Problem statement - Transcribe the listing that follows in full, exactly, and drop its images.

Stored data -

□ □ □

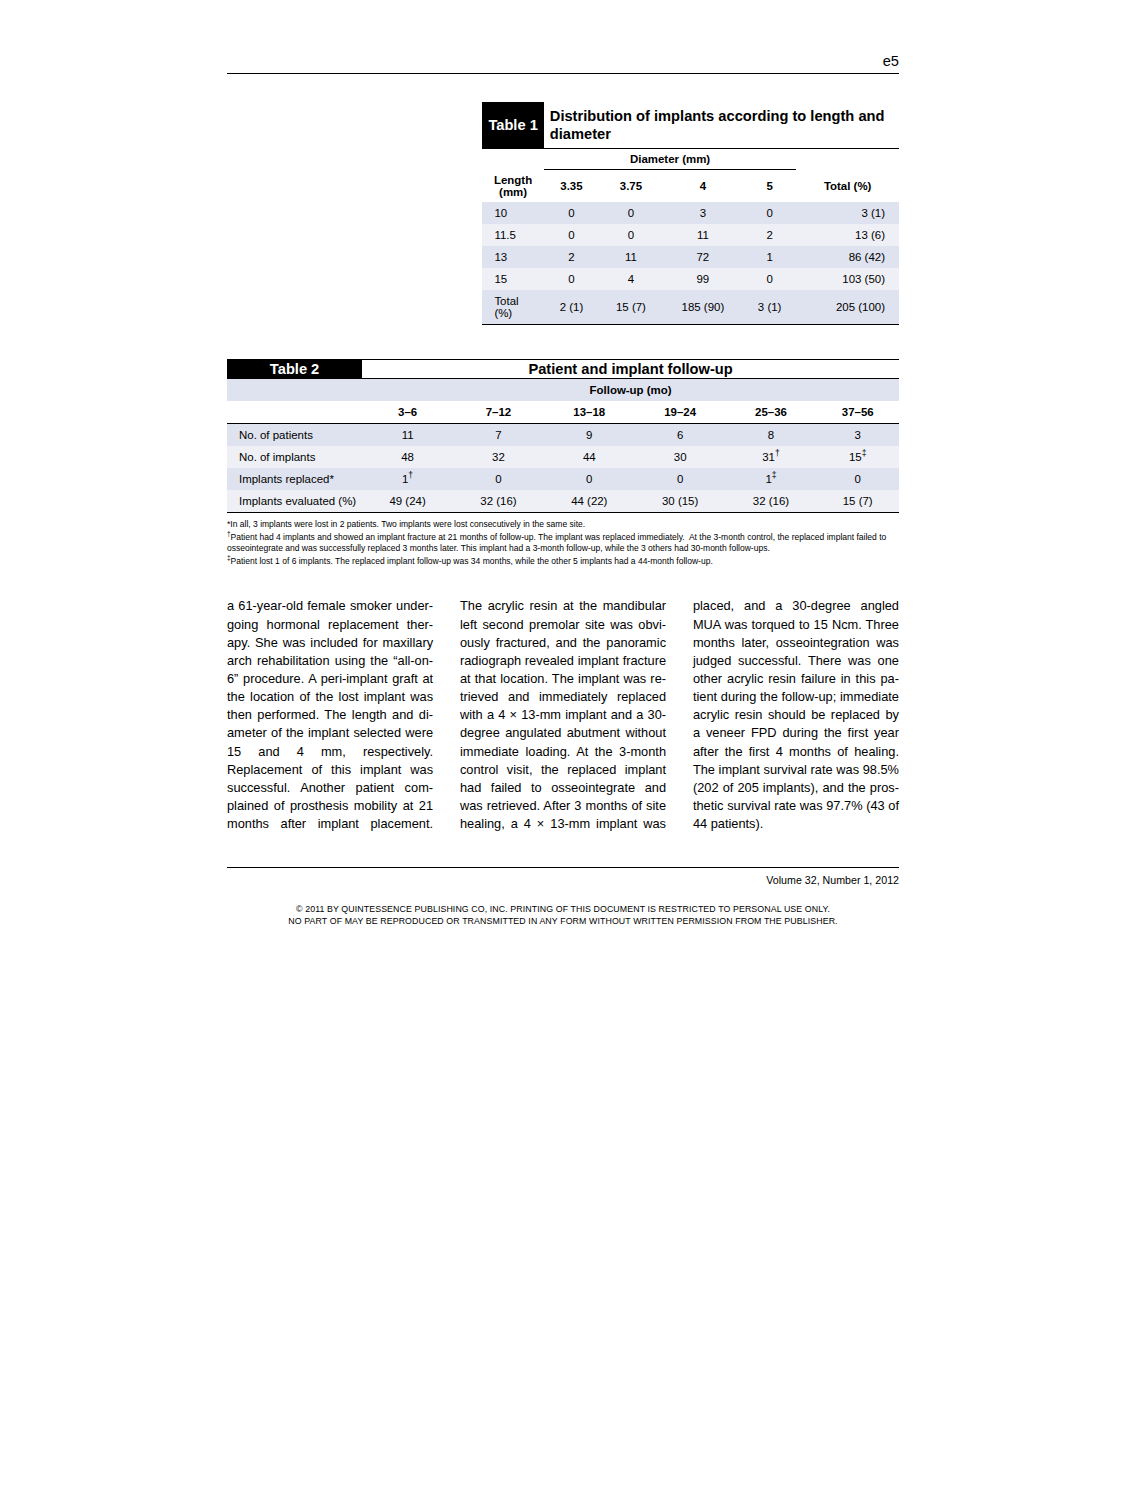e5
| Table 1 | Distribution of implants according to length and diameter |
| | Diameter (mm) | |
| Length (mm) | 3.35 | 3.75 | 4 | 5 | Total (%) |
| 10 | 0 | 0 | 3 | 0 | 3 (1) |
| 11.5 | 0 | 0 | 11 | 2 | 13 (6) |
| 13 | 2 | 11 | 72 | 1 | 86 (42) |
| 15 | 0 | 4 | 99 | 0 | 103 (50) |
| Total (%) | 2 (1) | 15 (7) | 185 (90) | 3 (1) | 205 (100) |
| Table 2 | Patient and implant follow-up |
| | Follow-up (mo) |
| | 3–6 | 7–12 | 13–18 | 19–24 | 25–36 | 37–56 |
| No. of patients | 11 | 7 | 9 | 6 | 8 | 3 |
| No. of implants | 48 | 32 | 44 | 30 | 31 † | 15 ‡ |
| Implants replaced* | 1 † | 0 | 0 | 0 | 1 ‡ | 0 |
| Implants evaluated (%) | 49 (24) | 32 (16) | 44 (22) | 30 (15) | 32 (16) | 15 (7) |
*In all, 3 implants were lost in 2 patients. Two implants were lost consecutively in the same site.
†Patient had 4 implants and showed an implant fracture at 21 months of follow-up. The implant was replaced immediately. At the 3-month control, the replaced implant failed to osseointegrate and was successfully replaced 3 months later. This implant had a 3-month follow-up, while the 3 others had 30-month follow-ups.
‡Patient lost 1 of 6 implants. The replaced implant follow-up was 34 months, while the other 5 implants had a 44-month follow-up.
a 61-year-old female smoker undergoing hormonal replacement therapy. She was included for maxillary arch rehabilitation using the “all-on-6” procedure. A peri-implant graft at the location of the lost implant was then performed. The length and diameter of the implant selected were 15 and 4 mm, respectively. Replacement of this implant was successful. Another patient complained of prosthesis mobility at 21 months after implant placement. The acrylic resin at the mandibular left second premolar site was obviously fractured, and the panoramic radiograph revealed implant fracture at that location. The implant was retrieved and immediately replaced with a 4 × 13-mm implant and a 30-degree angulated abutment without immediate loading. At the 3-month control visit, the replaced implant had failed to osseointegrate and was retrieved. After 3 months of site healing, a 4 × 13-mm implant was placed, and a 30-degree angled MUA was torqued to 15 Ncm. Three months later, osseointegration was judged successful. There was one other acrylic resin failure in this patient during the follow-up; immediate acrylic resin should be replaced by a veneer FPD during the first year after the first 4 months of healing. The implant survival rate was 98.5% (202 of 205 implants), and the prosthetic survival rate was 97.7% (43 of 44 patients).
Volume 32, Number 1, 2012
© 2011 BY QUINTESSENCE PUBLISHING CO, INC. PRINTING OF THIS DOCUMENT IS RESTRICTED TO PERSONAL USE ONLY.
NO PART OF MAY BE REPRODUCED OR TRANSMITTED IN ANY FORM WITHOUT WRITTEN PERMISSION FROM THE PUBLISHER.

□ □ □

Answer box -
e5
| Table 1 | Distribution of implants according to length and diameter |
| | Diameter (mm) | |
| Length (mm) | 3.35 | 3.75 | 4 | 5 | Total (%) |
| 10 | 0 | 0 | 3 | 0 | 3 (1) |
| 11.5 | 0 | 0 | 11 | 2 | 13 (6) |
| 13 | 2 | 11 | 72 | 1 | 86 (42) |
| 15 | 0 | 4 | 99 | 0 | 103 (50) |
| Total (%) | 2 (1) | 15 (7) | 185 (90) | 3 (1) | 205 (100) |
| Table 2 | Patient and implant follow-up |
| | Follow-up (mo) |
| | 3–6 | 7–12 | 13–18 | 19–24 | 25–36 | 37–56 |
| No. of patients | 11 | 7 | 9 | 6 | 8 | 3 |
| No. of implants | 48 | 32 | 44 | 30 | 31 † | 15 ‡ |
| Implants replaced* | 1 † | 0 | 0 | 0 | 1 ‡ | 0 |
| Implants evaluated (%) | 49 (24) | 32 (16) | 44 (22) | 30 (15) | 32 (16) | 15 (7) |
*In all, 3 implants were lost in 2 patients. Two implants were lost consecutively in the same site.
†Patient had 4 implants and showed an implant fracture at 21 months of follow-up. The implant was replaced immediately. At the 3-month control, the replaced implant failed to osseointegrate and was successfully replaced 3 months later. This implant had a 3-month follow-up, while the 3 others had 30-month follow-ups.
‡Patient lost 1 of 6 implants. The replaced implant follow-up was 34 months, while the other 5 implants had a 44-month follow-up.
a 61-year-old female smoker undergoing hormonal replacement therapy. She was included for maxillary arch rehabilitation using the “all-on-6” procedure. A peri-implant graft at the location of the lost implant was then performed. The length and diameter of the implant selected were 15 and 4 mm, respectively. Replacement of this implant was successful. Another patient complained of prosthesis mobility at 21 months after implant placement. The acrylic resin at the mandibular left second premolar site was obviously fractured, and the panoramic radiograph revealed implant fracture at that location. The implant was retrieved and immediately replaced with a 4 × 13-mm implant and a 30-degree angulated abutment without immediate loading. At the 3-month control visit, the replaced implant had failed to osseointegrate and was retrieved. After 3 months of site healing, a 4 × 13-mm implant was placed, and a 30-degree angled MUA was torqued to 15 Ncm. Three months later, osseointegration was judged successful. There was one other acrylic resin failure in this patient during the follow-up; immediate acrylic resin should be replaced by a veneer FPD during the first year after the first 4 months of healing. The implant survival rate was 98.5% (202 of 205 implants), and the prosthetic survival rate was 97.7% (43 of 44 patients).
Volume 32, Number 1, 2012
© 2011 BY QUINTESSENCE PUBLISHING CO, INC. PRINTING OF THIS DOCUMENT IS RESTRICTED TO PERSONAL USE ONLY.
NO PART OF MAY BE REPRODUCED OR TRANSMITTED IN ANY FORM WITHOUT WRITTEN PERMISSION FROM THE PUBLISHER.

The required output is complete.